DATA SUPPLIED below:

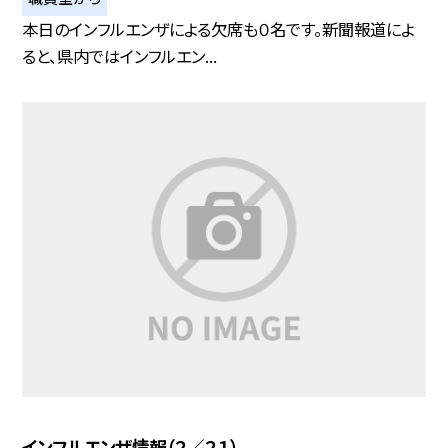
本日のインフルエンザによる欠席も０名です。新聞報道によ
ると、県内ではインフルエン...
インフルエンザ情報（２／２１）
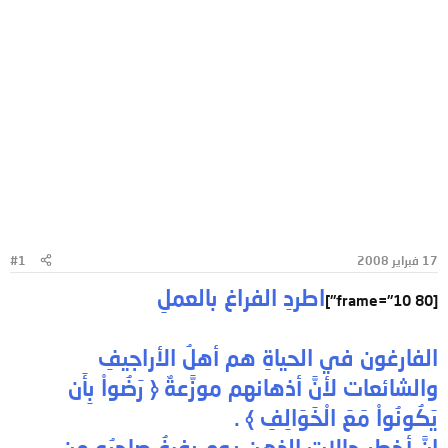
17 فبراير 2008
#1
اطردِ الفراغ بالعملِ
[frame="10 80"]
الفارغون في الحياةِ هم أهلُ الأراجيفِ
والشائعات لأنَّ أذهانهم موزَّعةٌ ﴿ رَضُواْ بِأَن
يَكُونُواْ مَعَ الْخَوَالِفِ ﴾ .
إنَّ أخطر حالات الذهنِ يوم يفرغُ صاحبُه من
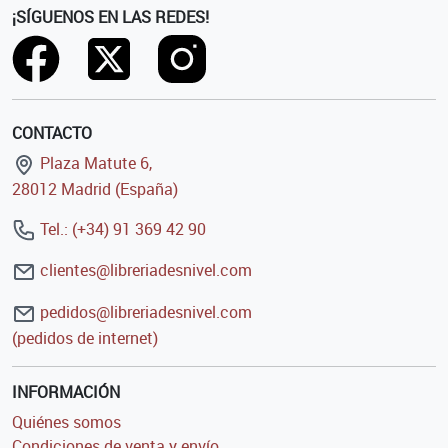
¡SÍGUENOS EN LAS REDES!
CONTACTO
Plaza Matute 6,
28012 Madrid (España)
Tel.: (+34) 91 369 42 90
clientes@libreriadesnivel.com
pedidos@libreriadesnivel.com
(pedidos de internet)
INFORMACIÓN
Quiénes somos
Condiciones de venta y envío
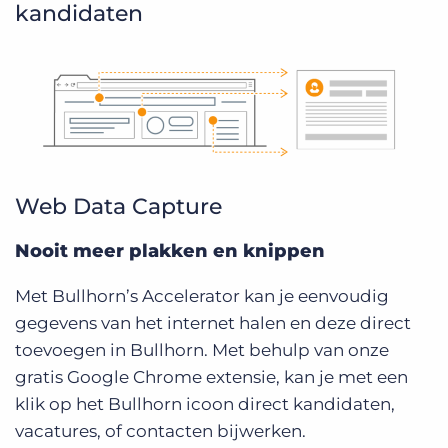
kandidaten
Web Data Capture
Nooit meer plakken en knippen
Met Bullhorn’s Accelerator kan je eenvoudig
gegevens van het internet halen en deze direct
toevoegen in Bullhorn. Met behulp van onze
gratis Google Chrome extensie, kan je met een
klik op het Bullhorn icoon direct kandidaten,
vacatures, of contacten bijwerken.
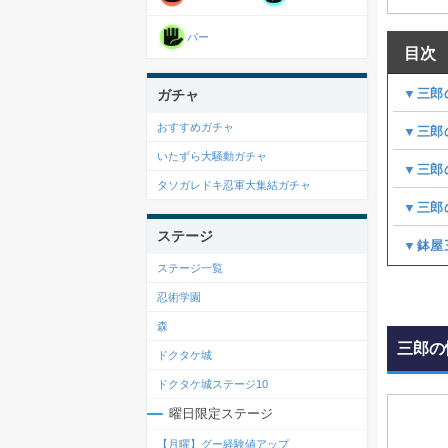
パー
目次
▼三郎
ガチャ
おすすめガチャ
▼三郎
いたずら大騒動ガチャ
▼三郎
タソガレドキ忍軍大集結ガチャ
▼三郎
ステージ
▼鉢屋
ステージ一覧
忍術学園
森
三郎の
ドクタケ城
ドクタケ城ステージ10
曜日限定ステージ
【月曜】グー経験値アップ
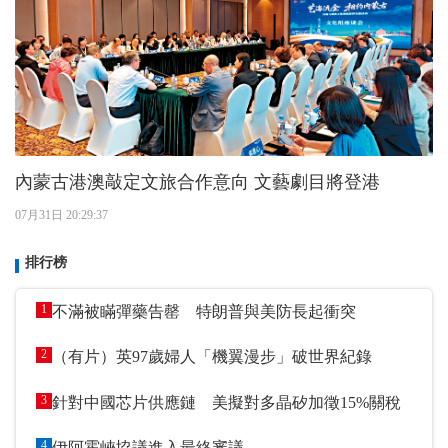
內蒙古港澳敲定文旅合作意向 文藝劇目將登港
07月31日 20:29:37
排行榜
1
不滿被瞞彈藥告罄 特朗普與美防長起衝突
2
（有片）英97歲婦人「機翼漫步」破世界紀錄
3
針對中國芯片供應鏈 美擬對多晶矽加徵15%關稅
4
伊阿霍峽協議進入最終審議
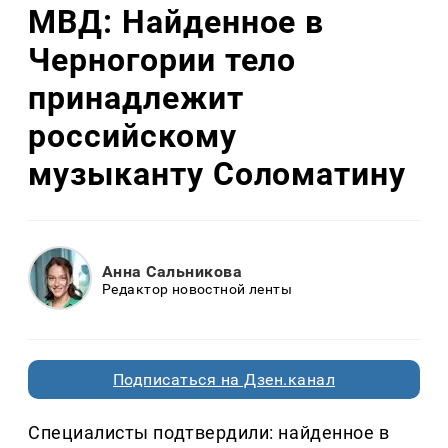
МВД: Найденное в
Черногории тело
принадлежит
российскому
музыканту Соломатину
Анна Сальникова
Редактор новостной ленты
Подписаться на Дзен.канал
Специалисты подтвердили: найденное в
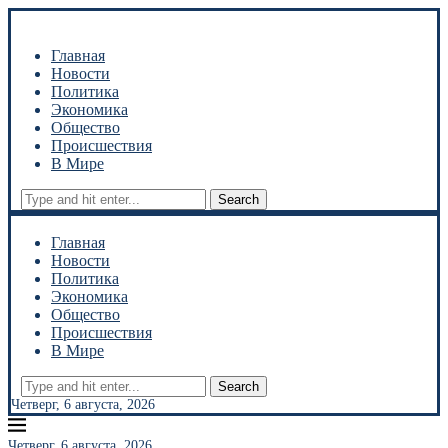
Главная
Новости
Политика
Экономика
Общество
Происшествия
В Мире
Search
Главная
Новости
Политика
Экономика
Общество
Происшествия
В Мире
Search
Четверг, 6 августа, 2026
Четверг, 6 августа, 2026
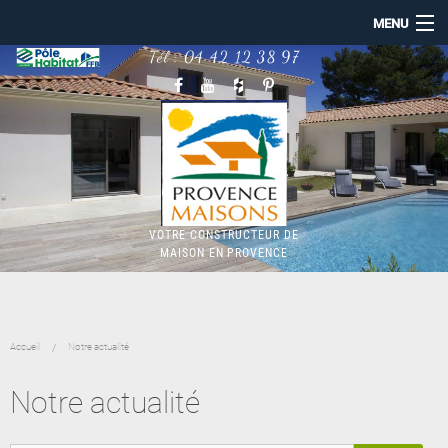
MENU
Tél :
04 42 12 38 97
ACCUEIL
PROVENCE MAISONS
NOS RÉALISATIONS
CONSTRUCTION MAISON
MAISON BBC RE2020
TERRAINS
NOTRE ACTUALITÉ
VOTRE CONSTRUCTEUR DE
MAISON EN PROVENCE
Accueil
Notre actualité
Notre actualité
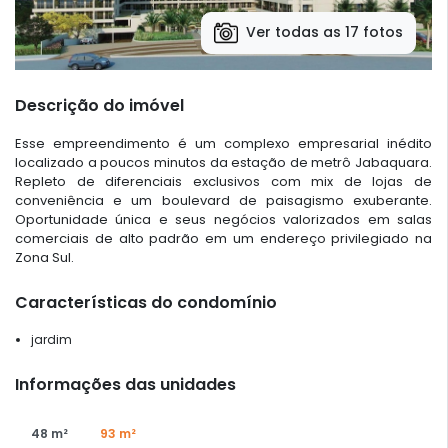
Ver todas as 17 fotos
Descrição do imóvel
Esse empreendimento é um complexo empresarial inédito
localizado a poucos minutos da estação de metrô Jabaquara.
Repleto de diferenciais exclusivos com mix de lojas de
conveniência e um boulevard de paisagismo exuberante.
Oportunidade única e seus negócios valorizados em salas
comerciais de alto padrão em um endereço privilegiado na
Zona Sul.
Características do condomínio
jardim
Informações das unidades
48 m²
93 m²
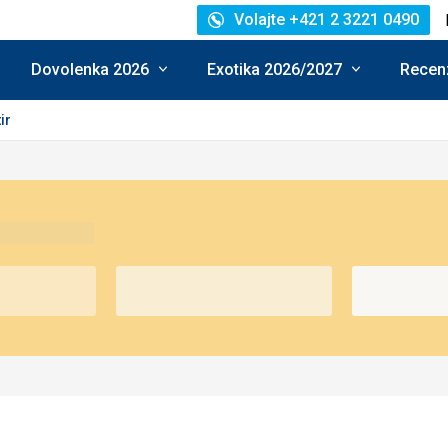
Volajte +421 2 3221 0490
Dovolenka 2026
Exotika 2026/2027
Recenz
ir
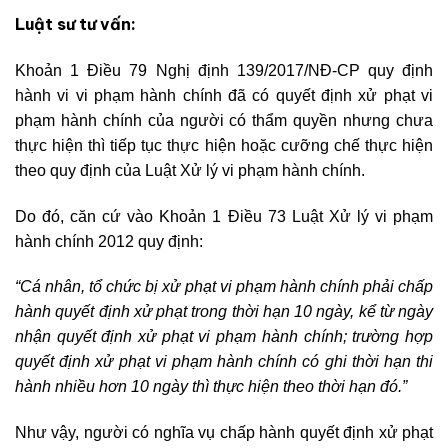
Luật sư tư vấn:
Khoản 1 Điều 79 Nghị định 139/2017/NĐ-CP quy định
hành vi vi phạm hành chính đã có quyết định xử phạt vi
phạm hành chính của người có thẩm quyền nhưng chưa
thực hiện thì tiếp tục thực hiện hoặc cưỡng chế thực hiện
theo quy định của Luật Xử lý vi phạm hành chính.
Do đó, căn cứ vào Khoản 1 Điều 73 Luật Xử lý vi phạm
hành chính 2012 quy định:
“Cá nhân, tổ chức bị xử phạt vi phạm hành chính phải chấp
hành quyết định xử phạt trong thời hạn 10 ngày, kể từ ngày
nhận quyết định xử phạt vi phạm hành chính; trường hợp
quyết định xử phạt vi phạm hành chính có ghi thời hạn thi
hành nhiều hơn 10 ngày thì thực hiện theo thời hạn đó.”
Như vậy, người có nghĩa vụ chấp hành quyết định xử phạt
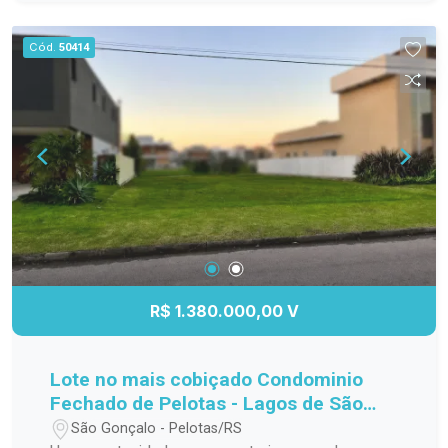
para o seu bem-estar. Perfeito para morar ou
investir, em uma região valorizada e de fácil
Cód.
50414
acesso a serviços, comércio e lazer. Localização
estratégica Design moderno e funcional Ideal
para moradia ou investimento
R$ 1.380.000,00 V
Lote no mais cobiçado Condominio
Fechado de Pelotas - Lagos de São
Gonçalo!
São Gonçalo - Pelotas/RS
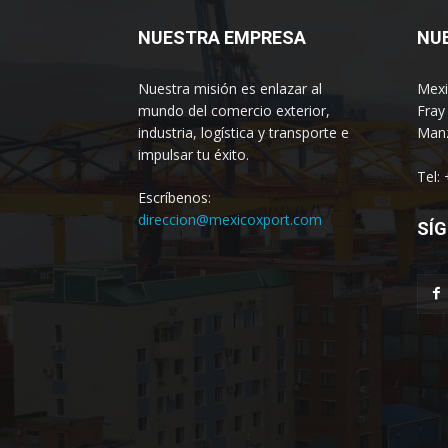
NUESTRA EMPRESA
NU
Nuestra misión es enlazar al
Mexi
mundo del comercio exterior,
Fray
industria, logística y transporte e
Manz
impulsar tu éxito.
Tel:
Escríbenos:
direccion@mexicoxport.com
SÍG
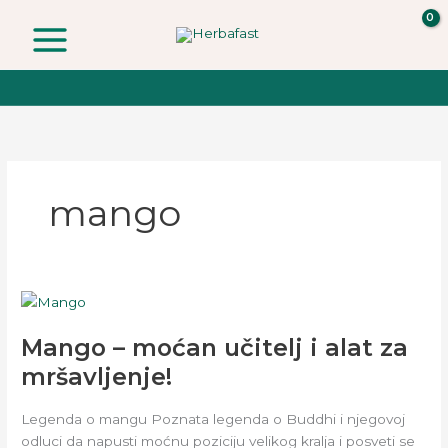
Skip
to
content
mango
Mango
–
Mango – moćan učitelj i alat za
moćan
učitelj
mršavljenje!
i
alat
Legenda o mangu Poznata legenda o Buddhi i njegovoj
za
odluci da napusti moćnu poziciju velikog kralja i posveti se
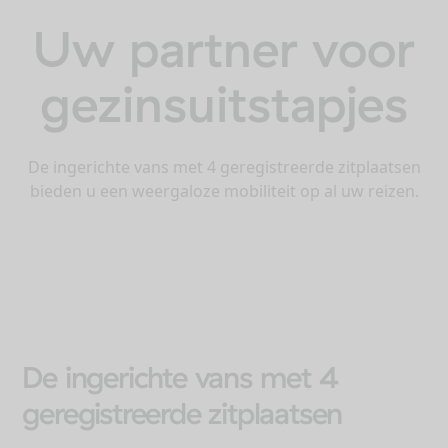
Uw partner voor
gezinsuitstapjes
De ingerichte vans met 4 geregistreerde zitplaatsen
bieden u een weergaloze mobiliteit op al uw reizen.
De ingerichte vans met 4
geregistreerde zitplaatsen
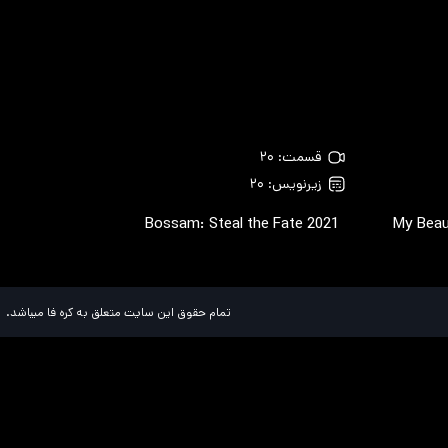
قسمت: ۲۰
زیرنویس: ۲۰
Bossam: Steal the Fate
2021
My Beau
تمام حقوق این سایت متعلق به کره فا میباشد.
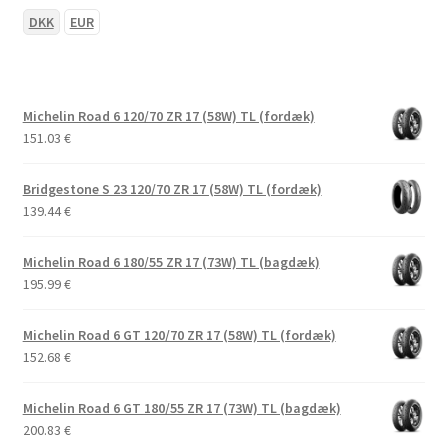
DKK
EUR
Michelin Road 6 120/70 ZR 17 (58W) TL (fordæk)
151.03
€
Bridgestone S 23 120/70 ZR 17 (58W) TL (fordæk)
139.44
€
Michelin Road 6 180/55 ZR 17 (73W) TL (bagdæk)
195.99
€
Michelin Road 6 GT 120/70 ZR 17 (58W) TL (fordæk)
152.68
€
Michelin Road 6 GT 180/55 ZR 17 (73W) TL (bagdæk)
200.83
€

End of DATA SUPPLIED.

EXERCISE DETAILS: Wherever the string "thời" appears in the entries above, list that line.

ANSWER FOR THIS EXERCISE:
hành quyết định xử phạt trong thời hạn 10 ngày, kể từ ngày
quyết định xử phạt vi phạm hành chính có ghi thời hạn thi
hành nhiều hơn 10 ngày thì thực hiện theo thời hạn đó.”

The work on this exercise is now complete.